# Backyard Floods Backporch



## gan_nair (Jun 10, 2007)

My backyard seems to be very uneven, and actually sloops down into my house, which has caused many noticable problems with the outside of the house. The backporch is attached to what used to be a bigger back porch, but my Dad and Uncle had made it into a game room a really long time ago. And back when they did it, we never had any problems with flooding when it rained really bad. But as the years went on our back yard seemed to sloop down toward our house. Now when it rains bad, the back porch will flood, which leads the game room to flood. Weve already had to rip up the carpet in the game room and now you can easily detect mold in the room.

I know that I will have to level out my backyard, either by hand, or if I can find a way to afford it, with a little bobcat. I dont mind doing it by hand, I have alot of time on my hands, what I dont have is alot of money. Currently I have built a baracade on the edge of the back porch where rain always entered in at, using 4X4's and rocks, I did that knowing that it was definatly only temporary, even though it works. But after I level out the backyard, what are ways I can go about fixing it so that everything is level? And making it so that the siding on the outside of the gameroom doesnt get ruined when I replace it as well. Its the base of the siding that is ruined.

- [Information provided]:

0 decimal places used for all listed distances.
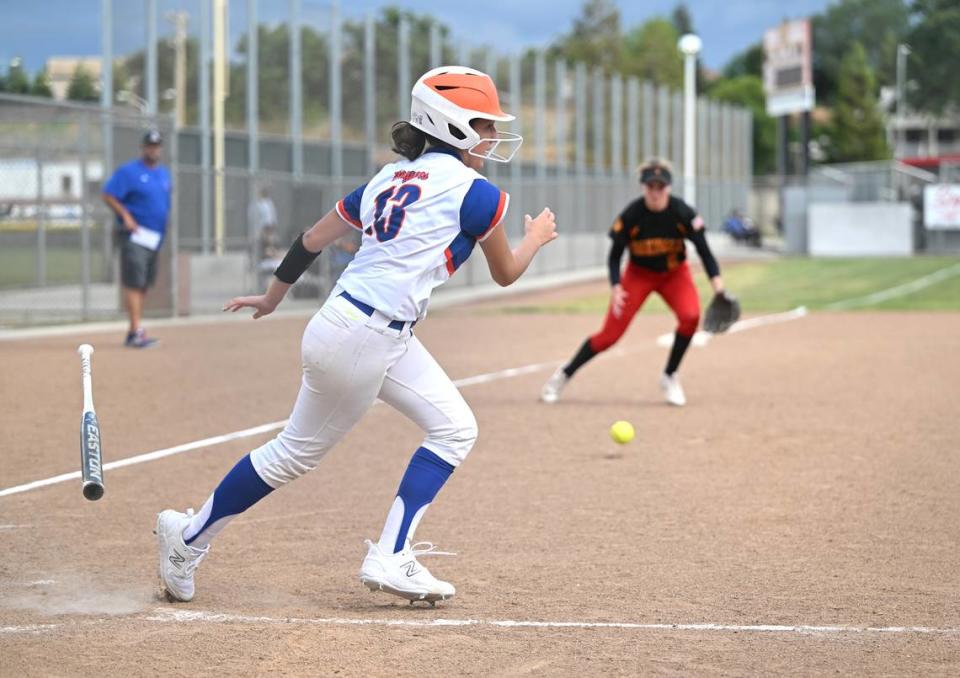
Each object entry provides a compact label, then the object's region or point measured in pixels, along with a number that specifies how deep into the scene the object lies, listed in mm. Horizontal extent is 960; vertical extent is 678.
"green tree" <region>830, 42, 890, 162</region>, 123562
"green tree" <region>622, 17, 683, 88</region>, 114750
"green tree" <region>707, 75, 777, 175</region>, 133125
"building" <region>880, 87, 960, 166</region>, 131650
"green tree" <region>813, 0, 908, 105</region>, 149375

- [Your tasks]:
[1] Answer these questions about the backyard flooding post, one line each:
(a) Who turned the old, bigger back porch into a game room?
(b) What has already been torn out of the game room?
(c) What materials went into the barricade at the edge of the back porch?
[2] Say whether each statement agrees with the backyard flooding post, giving yes or no and the deciding words from the post:
(a) The poster has little money but lots of free time.
(b) The game room flooded in heavy rain even when it was first built.
(c) The barricade on the back porch does not work.

- [Results in order]:
[1]
(a) The poster's dad and uncle.
(b) The carpet.
(c) 4X4's and rocks.

[2]
(a) Yes: "I have alot of time on my hands, what I dont have is alot of money."
(b) No: "back when they did it, we never had any problems with flooding when it rained really bad."
(c) No: "I did that knowing that it was definatly only temporary, even though it works."